A paralisação nacional das ações relacionadas à autorização para cultivo de cannabis para usos medicinais, farmacêuticos e industriais provoca uma crise entre dezenas de associações de pacientes que fazem tratamento com cannabis medicinal, e reforça uma grave insegurança jurídica no setor.
A suspensão foi decidida há quase um ano pela Primeira Seção do Superior Tribunal de Justiça (STJ), após a admissão de Incidente de Assunção de Competência (IAC) sobre o pedido de uma empresa de biotecnologia que quer importar sementes de cânhamo para exploração industrial.
O advogado especialista em Direito Canábico Ladislau Porto, do escritório Dantas e Porto, explica que a suspensão contraria entendimento do próprio tribunal, que já informou, por meio de sua Ouvidoria, que a IAC não impacta “em nenhuma ação penal e também não suspende o andamento de processos de associações de pacientes”.

### MATERIAL FORNECIDO:
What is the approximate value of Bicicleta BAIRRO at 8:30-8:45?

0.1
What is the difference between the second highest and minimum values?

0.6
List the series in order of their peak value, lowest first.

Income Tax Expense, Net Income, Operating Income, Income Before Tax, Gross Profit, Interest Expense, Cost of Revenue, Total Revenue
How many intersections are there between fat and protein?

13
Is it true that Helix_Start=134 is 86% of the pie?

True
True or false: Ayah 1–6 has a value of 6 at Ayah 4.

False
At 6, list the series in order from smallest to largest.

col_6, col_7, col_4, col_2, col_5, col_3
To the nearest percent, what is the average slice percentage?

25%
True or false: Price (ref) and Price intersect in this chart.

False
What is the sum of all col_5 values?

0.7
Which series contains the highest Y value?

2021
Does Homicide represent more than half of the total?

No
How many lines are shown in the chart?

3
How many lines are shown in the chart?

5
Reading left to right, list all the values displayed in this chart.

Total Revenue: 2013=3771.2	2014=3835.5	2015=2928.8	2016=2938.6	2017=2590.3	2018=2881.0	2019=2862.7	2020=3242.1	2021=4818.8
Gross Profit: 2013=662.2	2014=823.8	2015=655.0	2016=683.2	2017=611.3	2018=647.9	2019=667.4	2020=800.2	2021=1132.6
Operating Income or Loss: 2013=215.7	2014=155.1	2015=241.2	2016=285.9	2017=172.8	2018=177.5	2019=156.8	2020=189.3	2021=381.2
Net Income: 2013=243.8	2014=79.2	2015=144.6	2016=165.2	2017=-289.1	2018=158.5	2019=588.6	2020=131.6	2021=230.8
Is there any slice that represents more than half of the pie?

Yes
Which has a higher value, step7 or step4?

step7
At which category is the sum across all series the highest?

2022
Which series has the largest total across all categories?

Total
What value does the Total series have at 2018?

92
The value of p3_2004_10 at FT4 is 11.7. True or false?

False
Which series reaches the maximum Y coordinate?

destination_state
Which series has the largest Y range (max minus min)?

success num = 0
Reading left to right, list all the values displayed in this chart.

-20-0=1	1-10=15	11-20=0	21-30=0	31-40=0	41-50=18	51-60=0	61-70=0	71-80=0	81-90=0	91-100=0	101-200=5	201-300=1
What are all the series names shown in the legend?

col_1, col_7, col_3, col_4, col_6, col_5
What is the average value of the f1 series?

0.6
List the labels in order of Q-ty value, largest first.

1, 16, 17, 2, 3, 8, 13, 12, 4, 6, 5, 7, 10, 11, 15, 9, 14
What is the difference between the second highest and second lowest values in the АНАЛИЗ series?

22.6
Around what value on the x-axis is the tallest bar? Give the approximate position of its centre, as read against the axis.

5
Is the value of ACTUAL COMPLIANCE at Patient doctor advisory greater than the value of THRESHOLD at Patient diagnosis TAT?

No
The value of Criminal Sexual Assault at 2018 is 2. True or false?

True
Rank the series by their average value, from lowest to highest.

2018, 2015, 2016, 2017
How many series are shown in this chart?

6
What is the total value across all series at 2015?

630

### INSTRUÇÕES:
a – De acordo com o texto sobre o cultivo de cannabis medicinal, qual órgão do Superior Tribunal de Justiça decidiu a suspensão?
b – Prossiga com o texto sobre o cultivo de cannabis medicinal, começando logo após a última frase apresentada.

### LISTA DE RESPOSTAS:
a – A Primeira Seção do Superior Tribunal de Justiça (STJ).

b –
“Estamos recorrendo dessa suspensão, que dura quase um ano, e o recurso deve chegar ao STJ. Essa insegurança jurídica expõe os responsáveis pelas associações a risco de prisão e os pacientes, a risco de desabastecimento e piora significativa no quadro de saúde”, comenta Porto.
No Brasil, das 137 associações dedicadas ao suporte de pacientes que necessitam de tratamentos à base de cannabis, apenas 16 possuem autorização legal para operar.
Este cenário, que já é desafiador, fica agravado pela suspensão da tramitação de ações de dezenas de associações que lutam na Justiça pelo direito de cultivo.
“O trâmite desses processos já é demorado, com essa suspensão, tudo fica paralisado, aumentando o tempo de espera e o risco para todos os envolvidos. Mas os pacientes não podem esperar”, explica o advogado.
Milhares prejudicados
Entre as entidades afetadas pela suspensão estão o Instituto Nacional de Pesquisa, Ciência e Tecnologia da Saúde e Tratamento Medicinal CuraPro Acolhe, a Associação Alternativa de Apoio à Cannabis Medicinal do Brasil e a Acolher Macaé, que, juntas, atendem cerca de 10 mil pacientes.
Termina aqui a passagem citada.